The game might have been mind-numbingly boring, but Super Bowl 50 proved a record setter for Nevada sports betting operators.
According to figures released Monday by the Nevada Gaming Control Board, the state’s 194 licensed sportsbooks took in $132.5m in Super Bowl wagers this year, handily beating the previous record of $119.4m set two years ago at Super Bowl XLVIII.
Betting handle may have set a record, but 2016’s big game ranked only third on the all-time win total, behind 2014’s record $19.7m and 2005’s $15.4m The books held 10.1% of this year’s Super Bowl wagers, the eighth highest rate since the state began keeping records in 1991. That’s well back of 2014’s record 16.5% hold but much better than the abysmal 2.8% the books reported last year.
The positive result marked the eighth straight year the books have turned a profit on the Super Bowl since the Giants upset the Pats in 2008, one of only two years in which the books lost money on the big game.
Early action heavily favored Carolina but both sharp and square money began flooding in on Denver starting on Wednesday. By the time kickoff was at hand, many books reported the action to be evenly split.

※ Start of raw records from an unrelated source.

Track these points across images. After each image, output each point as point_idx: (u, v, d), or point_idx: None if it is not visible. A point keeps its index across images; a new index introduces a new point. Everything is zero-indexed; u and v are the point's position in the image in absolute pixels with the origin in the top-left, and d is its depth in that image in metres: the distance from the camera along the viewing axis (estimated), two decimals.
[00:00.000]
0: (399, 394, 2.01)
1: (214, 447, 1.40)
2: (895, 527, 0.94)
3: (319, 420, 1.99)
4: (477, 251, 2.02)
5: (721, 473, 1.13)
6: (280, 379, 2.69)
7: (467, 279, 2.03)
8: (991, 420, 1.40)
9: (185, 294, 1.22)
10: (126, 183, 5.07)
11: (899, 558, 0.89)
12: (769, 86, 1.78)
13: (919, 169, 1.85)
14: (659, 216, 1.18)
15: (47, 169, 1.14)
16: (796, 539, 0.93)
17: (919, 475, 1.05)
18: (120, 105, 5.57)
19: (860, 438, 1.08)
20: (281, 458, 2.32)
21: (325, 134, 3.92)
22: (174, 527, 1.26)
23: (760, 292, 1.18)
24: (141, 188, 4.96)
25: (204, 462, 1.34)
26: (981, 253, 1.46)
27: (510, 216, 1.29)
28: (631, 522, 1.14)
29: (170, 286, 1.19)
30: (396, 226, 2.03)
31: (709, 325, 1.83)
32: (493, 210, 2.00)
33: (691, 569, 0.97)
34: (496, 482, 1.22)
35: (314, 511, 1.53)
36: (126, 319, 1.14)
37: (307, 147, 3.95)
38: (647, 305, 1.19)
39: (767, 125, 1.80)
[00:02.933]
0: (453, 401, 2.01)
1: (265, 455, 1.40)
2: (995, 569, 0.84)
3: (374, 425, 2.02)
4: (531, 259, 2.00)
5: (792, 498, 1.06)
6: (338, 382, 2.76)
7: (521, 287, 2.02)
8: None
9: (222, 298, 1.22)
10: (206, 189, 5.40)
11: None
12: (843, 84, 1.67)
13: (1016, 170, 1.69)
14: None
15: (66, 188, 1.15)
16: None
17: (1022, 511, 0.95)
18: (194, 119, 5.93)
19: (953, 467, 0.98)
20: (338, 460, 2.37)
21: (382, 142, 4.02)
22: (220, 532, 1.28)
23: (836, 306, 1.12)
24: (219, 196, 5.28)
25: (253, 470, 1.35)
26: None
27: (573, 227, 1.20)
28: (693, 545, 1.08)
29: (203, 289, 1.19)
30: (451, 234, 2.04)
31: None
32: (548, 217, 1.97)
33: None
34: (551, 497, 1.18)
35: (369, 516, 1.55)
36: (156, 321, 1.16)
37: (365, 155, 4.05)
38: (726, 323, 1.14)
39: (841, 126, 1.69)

Prop bets proved particularly popular, and early indications are that they may have accounted for as much as 60% of total wagers. This was the first year that Nevada books took wagers on the game’s most valuable player, and bettors had a field day. Eventual winner Von Miller’s MVP odds opened at 40:1 at William Hill US before a flood of wagers narrowed that to 12:1. Other books had Miller as high as 60:1 to start.
Last year marked the third straight in which Nevada sportsbooks set a new revenue record. Nevada is the only state in the union in which single-game sports wagers are legally allowed, but other states are dying to horn in on their action.
On Feb. 17, New Jersey’s legal representatives will resume their Frodo Baggins-worthy multi-year quest at the Third Circuit Court of Appeals to bring an end to the federal PASPA sports betting prohibition. Should New Jersey fall once again short of its goal, it could be a long, long time before Nevada’s state monopoly comes to an end.